Human keypoint data:
Segment Open
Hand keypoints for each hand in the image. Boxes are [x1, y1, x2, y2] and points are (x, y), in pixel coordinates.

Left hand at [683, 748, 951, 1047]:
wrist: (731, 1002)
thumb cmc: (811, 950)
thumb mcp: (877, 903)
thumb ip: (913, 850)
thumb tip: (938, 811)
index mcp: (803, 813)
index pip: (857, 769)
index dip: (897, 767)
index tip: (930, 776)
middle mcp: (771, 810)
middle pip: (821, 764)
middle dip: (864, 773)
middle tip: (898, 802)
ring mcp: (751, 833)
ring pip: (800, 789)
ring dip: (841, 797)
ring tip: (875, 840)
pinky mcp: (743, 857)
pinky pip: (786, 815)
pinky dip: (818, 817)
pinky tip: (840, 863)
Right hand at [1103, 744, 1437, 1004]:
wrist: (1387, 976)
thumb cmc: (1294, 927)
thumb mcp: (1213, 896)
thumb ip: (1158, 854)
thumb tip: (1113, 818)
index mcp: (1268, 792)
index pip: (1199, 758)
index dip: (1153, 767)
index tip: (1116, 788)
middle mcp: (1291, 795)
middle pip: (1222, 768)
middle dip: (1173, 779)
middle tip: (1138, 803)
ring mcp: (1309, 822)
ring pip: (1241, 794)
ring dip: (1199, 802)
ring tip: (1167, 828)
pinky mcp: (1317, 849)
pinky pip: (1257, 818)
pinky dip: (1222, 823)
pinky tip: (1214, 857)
Segment Closed
**Prompt**
Each record above should be given again exactly as it appears.

**Result below**
Hand keypoints for each hand in the image. Boxes are [x1, y1, x2, y2] and points are (x, y), in pixel coordinates.

Left hand at [683, 748, 951, 1047]:
wrist: (731, 1002)
thumb cmc: (811, 950)
thumb mcp: (877, 903)
thumb ip: (913, 850)
thumb tip: (938, 811)
index mcp: (803, 813)
index pip: (857, 769)
index dip: (897, 767)
index tip: (930, 776)
middle mcp: (771, 810)
middle pip: (821, 764)
middle dip: (864, 773)
middle tip: (898, 802)
ring mcp: (751, 833)
ring pip: (800, 789)
ring dip: (841, 797)
ring tip: (875, 840)
pinky mcp: (743, 857)
pinky pip: (786, 815)
pinky dip: (818, 817)
pinky tip: (840, 863)
Right hand at [1103, 744, 1437, 1004]:
wrist: (1387, 976)
thumb cmc: (1294, 927)
thumb mcp: (1213, 896)
thumb ip: (1158, 854)
thumb tip: (1113, 818)
index mcp: (1268, 792)
index pip: (1199, 758)
index dip: (1153, 767)
index tip: (1116, 788)
middle mcp: (1291, 795)
middle pip: (1222, 768)
middle dip: (1173, 779)
middle tip: (1138, 803)
ring mcp: (1309, 822)
ring pip: (1241, 794)
ring dip: (1199, 802)
ring tip: (1167, 828)
pinky mcp: (1317, 849)
pinky pip: (1257, 818)
pinky dip: (1222, 823)
pinky tip: (1214, 857)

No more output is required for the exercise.